El antídoto eficaz contra las cinco tentaciones no es otro que la
virtud, o mejor, las virtudes, y en especial la prudencia, la fortaleza y la
caridad.
*La prudencia, como ordenadora de los medios y de los fines,
evita o frena el desbocamiento intemperante, que lo mismo precipita a una acción
que puede ser nefasta, que la aniquila por completo por abulia o
cobardía.
*La fortaleza, que evita o frena el efecto desmoralizante de la
incomprensión, de la ingratitud y de la traición, pero que también evita o frena
el orgullo soberbio en la hora del triunfo.
*La caridad, que, en su
vertiente política, no queda superada por ninguna virtud, salvo la virtud de la
religión, como decía Pío XI, y hasta el punto que cuando el político cristiano
obra a impulsos de la ola espiritual que le envuelve, llega a la abnegación
sublime de dar la vida por la Patria, que es, como la de dar la vida por los
amigos y los enemigos, la prueba máxima del amor.
Desde la reflexión se
buscan los siguientes puntos:
1. No considerar la política como un pacto
permanente para convivir con el mal.
2. Siendo la Política el arte de lo
posible, lo es del bien posible y nunca, como norma, del mal menor.
3.
Hay una verdad política, la que pone de manifiesto la revelación y el orden
natural. Ante esa verdad no cabe pluralismo ideológico. El pluralismo afecta tan
sólo a lo opinable, es decir, a lo contingente.

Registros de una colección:
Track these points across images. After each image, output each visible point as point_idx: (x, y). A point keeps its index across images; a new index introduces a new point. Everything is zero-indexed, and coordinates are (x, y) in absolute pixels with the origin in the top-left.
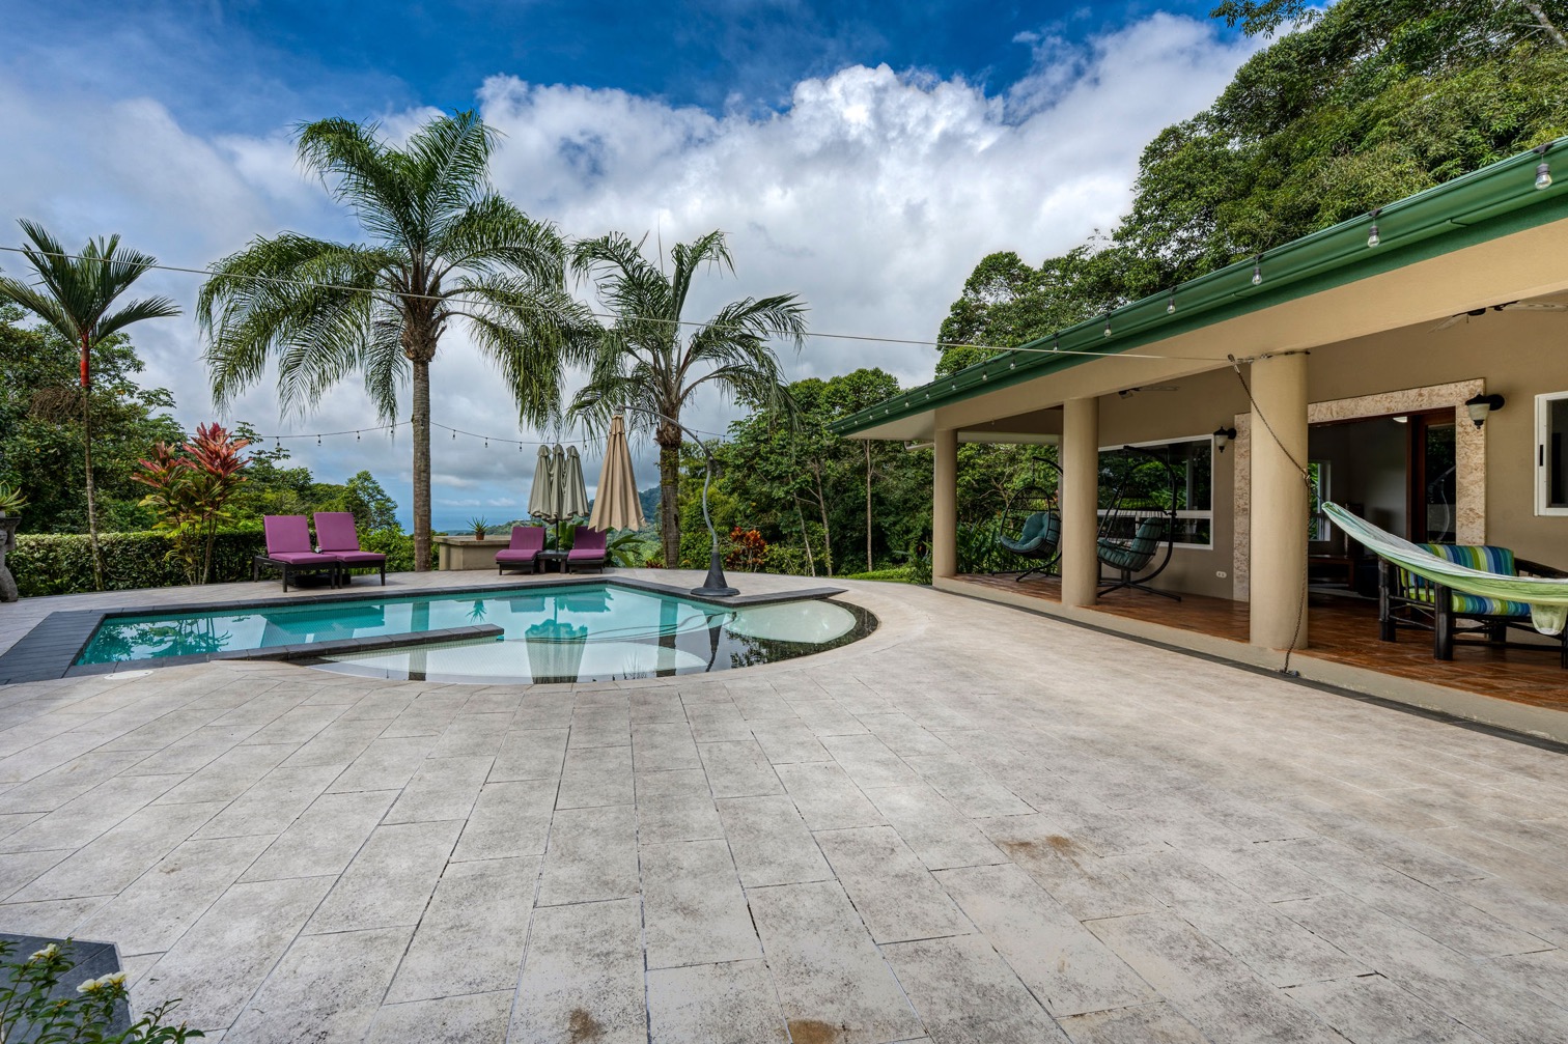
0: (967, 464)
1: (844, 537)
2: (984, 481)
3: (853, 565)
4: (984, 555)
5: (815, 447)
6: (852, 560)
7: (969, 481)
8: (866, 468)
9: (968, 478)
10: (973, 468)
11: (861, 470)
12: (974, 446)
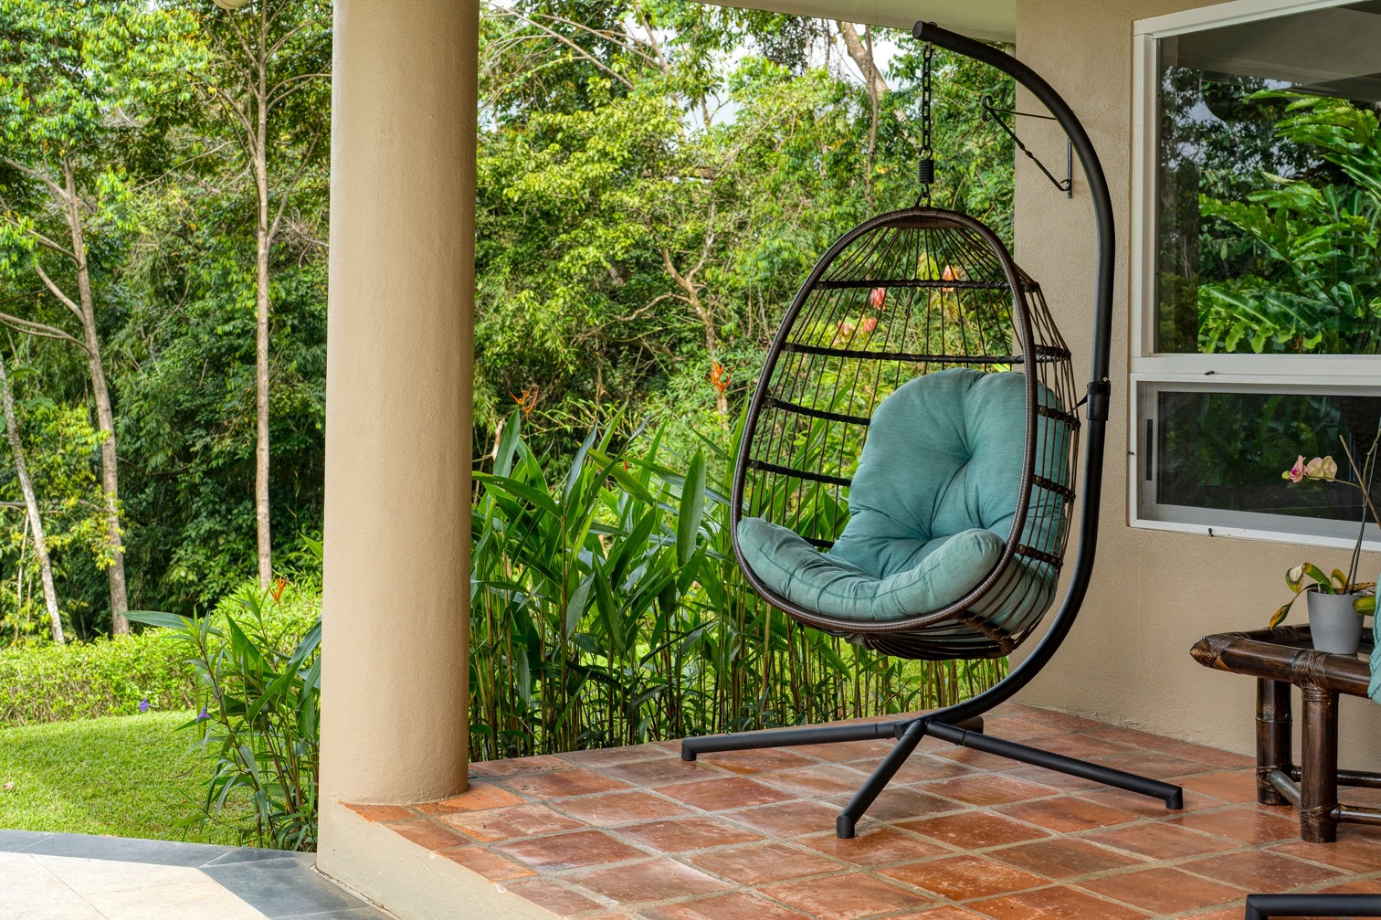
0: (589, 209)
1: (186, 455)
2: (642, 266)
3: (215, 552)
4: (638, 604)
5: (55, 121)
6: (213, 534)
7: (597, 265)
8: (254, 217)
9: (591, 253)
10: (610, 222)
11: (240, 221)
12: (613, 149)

---

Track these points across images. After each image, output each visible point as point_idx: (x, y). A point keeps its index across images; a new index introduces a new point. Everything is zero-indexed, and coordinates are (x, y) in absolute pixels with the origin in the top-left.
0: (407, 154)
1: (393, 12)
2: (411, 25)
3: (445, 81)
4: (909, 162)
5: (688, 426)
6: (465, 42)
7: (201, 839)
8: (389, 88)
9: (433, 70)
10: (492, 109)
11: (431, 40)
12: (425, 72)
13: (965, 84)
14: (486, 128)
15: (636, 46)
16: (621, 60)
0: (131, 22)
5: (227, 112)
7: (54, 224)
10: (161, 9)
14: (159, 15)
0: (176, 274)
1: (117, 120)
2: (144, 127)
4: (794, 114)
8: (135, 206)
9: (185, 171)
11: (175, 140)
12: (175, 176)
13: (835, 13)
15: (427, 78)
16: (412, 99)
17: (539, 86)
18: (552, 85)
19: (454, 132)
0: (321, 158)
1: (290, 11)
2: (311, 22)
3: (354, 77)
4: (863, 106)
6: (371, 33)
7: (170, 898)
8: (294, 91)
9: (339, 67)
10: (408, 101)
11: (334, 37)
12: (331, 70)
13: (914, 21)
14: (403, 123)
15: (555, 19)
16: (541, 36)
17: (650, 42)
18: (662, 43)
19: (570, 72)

Tu objetivo:
Por favor, transcribe del texto de estudio todo lo que va desde "2. Siendo la" hasta "a lo contingente.", sin cambiar nada.

Solución del ejercicio:
2. Siendo la Política el arte de lo
posible, lo es del bien posible y nunca, como norma, del mal menor.
3.
Hay una verdad política, la que pone de manifiesto la revelación y el orden
natural. Ante esa verdad no cabe pluralismo ideológico. El pluralismo afecta tan
sólo a lo opinable, es decir, a lo contingente.